Le Front national le sait : pour l'élection présidentielle, tout l'enjeu du parti, s'il veut réussir à vaincre le "plafond de verre" qui semble le condamner à la défaite même lorsqu'il sort en tête au premier tour d'un scrutin, est d'élargir son électorat. D'où les efforts de Marine Le Pen pour rassurer les seniors d'un côté, attirer le vote féminin de l'autre. Mais le FN a également décidé de séduire les banlieues.

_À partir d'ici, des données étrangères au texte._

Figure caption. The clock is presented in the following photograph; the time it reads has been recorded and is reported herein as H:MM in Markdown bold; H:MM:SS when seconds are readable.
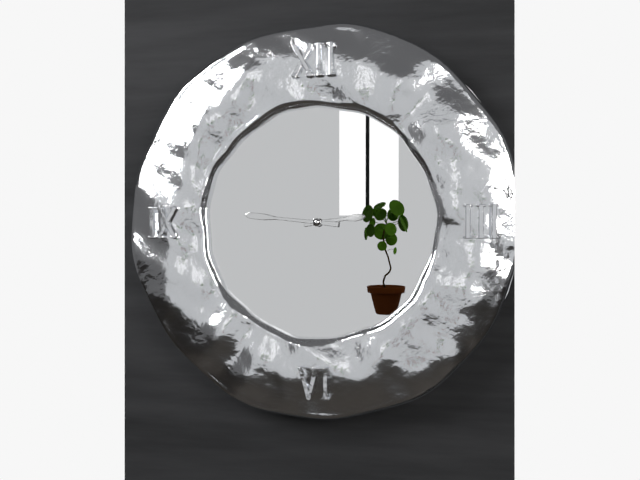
**2:46**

Le collectif frontiste "Banlieue patriote" a ainsi développé un concept d'émission pour aborder les thèmes chers à ces électeurs potentiels.
"Des verrous à faire sauter". Intitulé "Nos quartiers la France" et destiné à être diffusée sur Internet, ce programme invite tous les mois une personnalité à s'exprimer sur des sujets variés. Et pour la première édition, "Banlieue patriote" a choisi de planter le décor dans un café chaleureux, au cœur d'un quartier populaire parisien. En attendant de pouvoir le faire au-delà du périphérique, une fois que le FN aura prouvé qu'il y a toute sa place. "Dans ces banlieues, il y a des gens qui sont parfaitement enclins à voter pour le Front national et pour Marine Le Pen à l'élection présidentielle", assure Jordan Bardella, présentateur de l'émission et président du collectif "Banlieue patriote". "Il y a peut-être des verrous à faire lever et c'est notre rôle de faire de la pédagogie."
Séduire "une France des oubliés". Pour celui qui a grandi et vit toujours en Seine-Saint-Denis, la banlieue est un terrain de conquête idéal pour le Front national. "Je le vois, il y a là une France des oubliés. Une France qui souffre du chômage, de l'insécurité, du communautarisme et de l'islamisme radical." Dans "Nos quartiers la France", l'objectif est donc de parler laïcité, islam, immigration, voile, ou encore mariage pour tous. Le premier invité de l'émission est d'ailleurs Camel Bechikh, un musulman qui se dit "patriote" et s'est illustré dans la lutte contre la loi Taubira. "Je crois que le mariage pour tous a vraiment rompu le lien fort qu'il y avait entre l'électorat issu de l'immigration et le PS", estime-t-il. "Il y a eu une grande erreur d'appréciation."
Une "erreur" sur laquelle le Front national espère bien capitaliser pour que les électeurs socialistes de banlieue, qui avaient massivement voté François Hollande en 2012, choisissent Marine Le Pen cinq ans plus tard.